Cities in lockdown, flights and public transport suspended, travellers in quarantine and surgical masks selling at unprecedented rates. The emergence of the novel coronavirus in Wuhan city, Hubei province, China, as well as its rapid arrival in 25 other countries and the World Health Organization (WHO)’s declaration of a public health emergency of international concern have once again focused attention on aviation’s role in the spread of human infectious disease.
As of February 6, more than 28,000 cases and 566 deaths had been reported in China, with additional confirmed cases in countries including Thailand, Japan, Australia, the US, UAE, Germany and the UK. Despite growing awareness of aviation’s environmental damage and the rise of “flightshaming”, air travel has never been more popular. Last year, more than 4.5 billion passengers worldwide boarded a commercial flight and the International Air Transport Association predicts that this will increase to 8.2 billion by 2037.
The advent of ultra-long-haul aircraft, including the A350 and B787-9, combined with the global connectivity of contemporary airline networks, mean that most airports in the world can be linked within 24 hours. Cultures and climates that were once far apart are being brought into ever-closer contact.
In 1978, it was estimated that every person on earth was flying the equivalent of once every seven years. By 2017, that frequency had increased to every person flying once every two years. Given that the world’s population rose from 4.3 billion to 7.5 billion over that time frame, the intensification of air travel has been considerable.
This is not only increasing the opportunities for international travel and trade, it is also presenting unrivalled opportunities for infectious disease to spread around the world. The key challenge is that aircraft fly more people more quickly between more places than ever before. The flight times are often far shorter than the incubation period of viruses – perhaps as long as 14 days in the case of the novel coronavirus. This means that an infected but asymptomatic traveller can fly halfway around the world before manifesting any symptoms.
Lessons from history
Concern about aviation’s role in the transmission of human disease is not new. More than a century ago, people were worried that the speed of modern aircraft would enable pathogens and pests to fly around the world and infect new regions.

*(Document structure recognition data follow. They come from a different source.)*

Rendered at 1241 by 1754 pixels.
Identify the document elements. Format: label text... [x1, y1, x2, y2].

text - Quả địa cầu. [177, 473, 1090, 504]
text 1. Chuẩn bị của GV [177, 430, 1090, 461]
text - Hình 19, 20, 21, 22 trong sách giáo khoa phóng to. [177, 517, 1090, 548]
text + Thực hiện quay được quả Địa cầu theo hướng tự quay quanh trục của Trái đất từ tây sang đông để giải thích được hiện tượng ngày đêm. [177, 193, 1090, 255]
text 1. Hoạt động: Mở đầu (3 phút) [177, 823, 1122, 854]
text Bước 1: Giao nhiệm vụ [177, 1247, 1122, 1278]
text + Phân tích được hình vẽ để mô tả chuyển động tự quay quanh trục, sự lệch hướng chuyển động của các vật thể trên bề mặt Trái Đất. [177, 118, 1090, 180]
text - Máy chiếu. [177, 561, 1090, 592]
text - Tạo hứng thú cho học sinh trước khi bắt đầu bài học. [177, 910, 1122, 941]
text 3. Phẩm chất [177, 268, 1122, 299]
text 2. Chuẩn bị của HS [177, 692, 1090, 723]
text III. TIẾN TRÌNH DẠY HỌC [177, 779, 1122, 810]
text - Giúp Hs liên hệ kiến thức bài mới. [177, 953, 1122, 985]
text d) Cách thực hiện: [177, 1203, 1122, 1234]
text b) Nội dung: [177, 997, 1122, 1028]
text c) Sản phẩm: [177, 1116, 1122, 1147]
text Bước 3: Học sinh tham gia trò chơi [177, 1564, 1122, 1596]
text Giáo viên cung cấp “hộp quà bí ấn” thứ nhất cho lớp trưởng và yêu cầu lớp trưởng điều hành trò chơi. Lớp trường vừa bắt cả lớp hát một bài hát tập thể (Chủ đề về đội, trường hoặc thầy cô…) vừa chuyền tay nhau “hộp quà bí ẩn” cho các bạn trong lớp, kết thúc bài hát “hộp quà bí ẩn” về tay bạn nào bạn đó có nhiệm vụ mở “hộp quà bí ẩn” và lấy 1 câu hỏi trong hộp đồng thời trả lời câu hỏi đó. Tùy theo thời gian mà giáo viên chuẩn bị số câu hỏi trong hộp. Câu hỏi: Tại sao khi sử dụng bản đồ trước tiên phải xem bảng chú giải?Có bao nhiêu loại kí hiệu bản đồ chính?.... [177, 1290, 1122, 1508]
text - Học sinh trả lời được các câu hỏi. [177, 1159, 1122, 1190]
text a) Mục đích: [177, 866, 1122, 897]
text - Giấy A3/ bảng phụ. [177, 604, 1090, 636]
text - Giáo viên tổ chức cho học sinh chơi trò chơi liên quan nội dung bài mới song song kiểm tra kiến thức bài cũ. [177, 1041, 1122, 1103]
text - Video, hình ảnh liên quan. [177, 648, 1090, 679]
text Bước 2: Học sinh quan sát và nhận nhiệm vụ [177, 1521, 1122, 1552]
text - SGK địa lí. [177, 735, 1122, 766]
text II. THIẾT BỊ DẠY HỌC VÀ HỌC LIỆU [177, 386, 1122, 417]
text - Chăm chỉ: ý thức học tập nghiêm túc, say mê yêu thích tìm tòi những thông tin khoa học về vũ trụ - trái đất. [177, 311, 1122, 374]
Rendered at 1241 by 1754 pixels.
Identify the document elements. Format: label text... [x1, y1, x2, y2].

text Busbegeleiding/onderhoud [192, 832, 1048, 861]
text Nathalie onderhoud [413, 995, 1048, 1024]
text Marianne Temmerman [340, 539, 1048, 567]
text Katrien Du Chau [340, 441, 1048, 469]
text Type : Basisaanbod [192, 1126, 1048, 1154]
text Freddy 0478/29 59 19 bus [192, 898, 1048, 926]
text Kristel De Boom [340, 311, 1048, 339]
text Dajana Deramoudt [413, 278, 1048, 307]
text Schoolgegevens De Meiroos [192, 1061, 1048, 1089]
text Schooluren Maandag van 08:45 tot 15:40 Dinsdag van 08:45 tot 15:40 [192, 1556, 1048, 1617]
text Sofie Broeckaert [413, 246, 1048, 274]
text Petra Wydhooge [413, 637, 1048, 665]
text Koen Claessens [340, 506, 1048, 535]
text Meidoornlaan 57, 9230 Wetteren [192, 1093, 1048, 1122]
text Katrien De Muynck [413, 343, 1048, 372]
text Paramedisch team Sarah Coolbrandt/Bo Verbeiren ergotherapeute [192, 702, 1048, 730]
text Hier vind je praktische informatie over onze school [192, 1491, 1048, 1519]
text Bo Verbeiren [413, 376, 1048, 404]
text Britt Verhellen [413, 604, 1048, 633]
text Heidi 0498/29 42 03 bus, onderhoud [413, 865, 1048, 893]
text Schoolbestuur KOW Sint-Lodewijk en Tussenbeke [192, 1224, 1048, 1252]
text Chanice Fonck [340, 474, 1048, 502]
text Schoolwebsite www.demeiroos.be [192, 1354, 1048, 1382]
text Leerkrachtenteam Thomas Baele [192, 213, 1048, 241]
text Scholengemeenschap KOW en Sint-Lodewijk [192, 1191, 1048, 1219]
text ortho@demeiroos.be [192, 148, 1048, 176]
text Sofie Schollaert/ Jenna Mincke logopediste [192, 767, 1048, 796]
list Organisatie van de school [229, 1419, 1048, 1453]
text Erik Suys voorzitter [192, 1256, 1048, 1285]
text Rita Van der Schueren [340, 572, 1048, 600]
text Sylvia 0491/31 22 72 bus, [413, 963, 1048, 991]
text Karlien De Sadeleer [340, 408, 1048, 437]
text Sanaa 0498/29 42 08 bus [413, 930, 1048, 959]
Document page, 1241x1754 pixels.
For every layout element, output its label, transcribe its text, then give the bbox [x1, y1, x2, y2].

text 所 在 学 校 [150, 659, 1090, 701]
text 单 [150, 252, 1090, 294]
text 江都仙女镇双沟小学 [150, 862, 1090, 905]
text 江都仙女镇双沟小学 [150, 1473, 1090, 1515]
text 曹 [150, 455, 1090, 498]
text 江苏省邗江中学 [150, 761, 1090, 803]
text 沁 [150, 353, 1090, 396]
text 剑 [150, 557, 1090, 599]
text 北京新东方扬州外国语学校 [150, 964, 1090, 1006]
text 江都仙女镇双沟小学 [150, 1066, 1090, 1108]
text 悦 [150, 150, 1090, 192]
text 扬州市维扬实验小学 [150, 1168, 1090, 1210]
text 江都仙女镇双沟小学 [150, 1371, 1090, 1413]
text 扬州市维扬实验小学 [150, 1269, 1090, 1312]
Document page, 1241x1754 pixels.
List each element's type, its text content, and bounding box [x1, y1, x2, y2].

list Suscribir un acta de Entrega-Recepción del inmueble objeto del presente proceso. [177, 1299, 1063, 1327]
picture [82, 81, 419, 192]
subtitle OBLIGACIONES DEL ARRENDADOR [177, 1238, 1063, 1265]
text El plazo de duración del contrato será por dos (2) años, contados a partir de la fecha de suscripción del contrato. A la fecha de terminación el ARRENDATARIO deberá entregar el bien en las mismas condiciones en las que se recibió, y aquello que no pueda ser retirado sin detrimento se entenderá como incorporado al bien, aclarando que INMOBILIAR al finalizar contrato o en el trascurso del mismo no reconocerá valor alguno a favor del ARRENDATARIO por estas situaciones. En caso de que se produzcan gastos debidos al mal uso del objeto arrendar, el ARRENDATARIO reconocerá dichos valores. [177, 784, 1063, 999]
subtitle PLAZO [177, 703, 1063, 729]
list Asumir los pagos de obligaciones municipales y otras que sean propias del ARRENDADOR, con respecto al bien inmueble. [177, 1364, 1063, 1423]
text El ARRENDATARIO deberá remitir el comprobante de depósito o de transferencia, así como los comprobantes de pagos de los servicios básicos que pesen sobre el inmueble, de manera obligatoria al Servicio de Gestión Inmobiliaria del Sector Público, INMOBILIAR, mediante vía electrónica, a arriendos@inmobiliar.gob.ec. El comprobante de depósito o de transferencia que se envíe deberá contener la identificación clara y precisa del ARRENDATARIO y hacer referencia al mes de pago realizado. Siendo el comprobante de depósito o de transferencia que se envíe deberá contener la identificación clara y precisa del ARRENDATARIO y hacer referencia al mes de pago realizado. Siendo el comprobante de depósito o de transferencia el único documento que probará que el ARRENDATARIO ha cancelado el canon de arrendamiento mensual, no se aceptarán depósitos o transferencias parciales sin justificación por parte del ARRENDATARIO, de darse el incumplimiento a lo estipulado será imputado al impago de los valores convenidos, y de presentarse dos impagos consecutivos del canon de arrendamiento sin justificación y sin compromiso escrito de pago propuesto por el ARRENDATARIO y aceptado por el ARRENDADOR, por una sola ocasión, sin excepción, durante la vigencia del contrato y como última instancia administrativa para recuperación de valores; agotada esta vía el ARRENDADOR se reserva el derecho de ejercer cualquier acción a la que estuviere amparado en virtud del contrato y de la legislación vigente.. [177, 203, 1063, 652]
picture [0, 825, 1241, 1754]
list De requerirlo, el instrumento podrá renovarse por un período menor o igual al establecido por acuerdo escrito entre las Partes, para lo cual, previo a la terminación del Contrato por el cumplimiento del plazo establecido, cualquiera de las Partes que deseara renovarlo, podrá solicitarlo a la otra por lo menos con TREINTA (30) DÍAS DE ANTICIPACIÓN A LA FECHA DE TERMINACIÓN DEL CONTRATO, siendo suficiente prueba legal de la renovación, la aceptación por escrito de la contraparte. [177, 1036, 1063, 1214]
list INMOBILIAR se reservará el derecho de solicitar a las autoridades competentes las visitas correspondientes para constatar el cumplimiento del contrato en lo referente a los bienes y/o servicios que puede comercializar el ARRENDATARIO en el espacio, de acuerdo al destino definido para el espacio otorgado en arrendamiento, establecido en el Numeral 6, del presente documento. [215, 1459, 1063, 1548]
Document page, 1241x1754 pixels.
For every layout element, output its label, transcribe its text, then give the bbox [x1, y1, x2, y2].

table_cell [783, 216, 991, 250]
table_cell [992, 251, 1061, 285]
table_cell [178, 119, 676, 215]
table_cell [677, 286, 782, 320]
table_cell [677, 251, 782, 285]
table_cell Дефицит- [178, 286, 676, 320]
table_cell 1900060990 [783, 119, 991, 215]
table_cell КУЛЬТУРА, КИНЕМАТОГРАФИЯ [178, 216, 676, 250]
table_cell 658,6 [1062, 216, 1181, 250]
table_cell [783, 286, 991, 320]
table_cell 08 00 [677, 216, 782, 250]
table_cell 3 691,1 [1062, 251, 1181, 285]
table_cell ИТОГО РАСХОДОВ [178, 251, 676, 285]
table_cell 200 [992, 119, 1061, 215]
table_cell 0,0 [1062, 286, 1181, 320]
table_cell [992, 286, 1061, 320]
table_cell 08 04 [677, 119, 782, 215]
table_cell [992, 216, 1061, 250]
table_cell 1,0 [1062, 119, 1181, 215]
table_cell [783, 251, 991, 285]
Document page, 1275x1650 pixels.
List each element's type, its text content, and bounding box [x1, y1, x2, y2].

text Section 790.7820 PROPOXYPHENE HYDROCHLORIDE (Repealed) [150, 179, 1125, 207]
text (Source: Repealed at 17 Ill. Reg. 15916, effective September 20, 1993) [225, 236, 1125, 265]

In response to the first flight between England and Australia in 1919, Australia applied the world’s first quarantine code to an aircraft. The US adopted a similar approach around the same time, decreeing that all aircraft entering the country would be subject to the same quarantine restrictions as oceangoing ships.
As British air commodore and physician HE Whittingham wrote in 1938:
Nowadays, air-travel is so rapid that an aeroplane departing from the yellow fever zones of west Africa reaches the Sudan in two days, Mozambique in four days, Durban in five days and, by another route, Karachi in five, Calcutta in six … There is, therefore, great danger of yellow fever being spread by air passengers incubating the disease or by infected mosquitoes in the aircraft, unless special precautions are taken.
Yet a balance had to be struck between protecting a country and not unduly hindering international trade and commerce, and we have not found any evidence that the quarantine rules were ever widely used. Medical advances such as inoculation meant that countries could prioritise making sure that travellers were vaccinated against certain infectious diseases instead.
In an echo of this more pragmatic approach, the WHO is not currently recommending travel bans with the novel coronavirus, arguing that they are counterproductive. According to a WHO spokesperson: “This is because of the social disruption they cause and the intensive use of resources required.”
But countries have responded in different ways. Many have temporarily suspended all direct flights to and from China while others are repatriating their citizens and placing them in temporary quarantine. Travel restrictions also extend to airport health screenings, denying entry to foreign visitors who have recently been to China or Hubei province and restricting border crossings.
We have seen airports making health interventions before in response to outbreaks of infectious disease, including during the Sars outbreak of 2002-03, H1N1 in 2009 and Ebola in 2013-16. Then, as now, countries including the UK used temperature scans of passengers to identify those with a fever and also administered health questionnaires. In some cases, we have seen additional post-flight contact tracing to identify people who were sitting in close proximity with an infected passenger.
But whatever airlines do, viruses and pathogens will always catch a lift on aircraft. For example, while it is relatively easy to suspend direct flights from infected regions, it is far harder to trace passengers who arrive from an infectious area but who have travelled on several flights and changed planes (and sometimes airlines) en-route at an intermediate hub.
It doesn’t mean these interventions have no benefit, but it is likely to be modest. The rapid global spread of recent outbreaks has shown that they are usually introduced after the event and that their efficacy has been limited.
Their value is arguably more that it’s necessary for governments to be seen to be doing something to reassure their populations. Ultimately, the transmission of infectious disease is a risk we accept in exchange for the benefits of mass air travel. We just have to hope that we are sufficiently able to control diseases such that we never end up paying too high a price.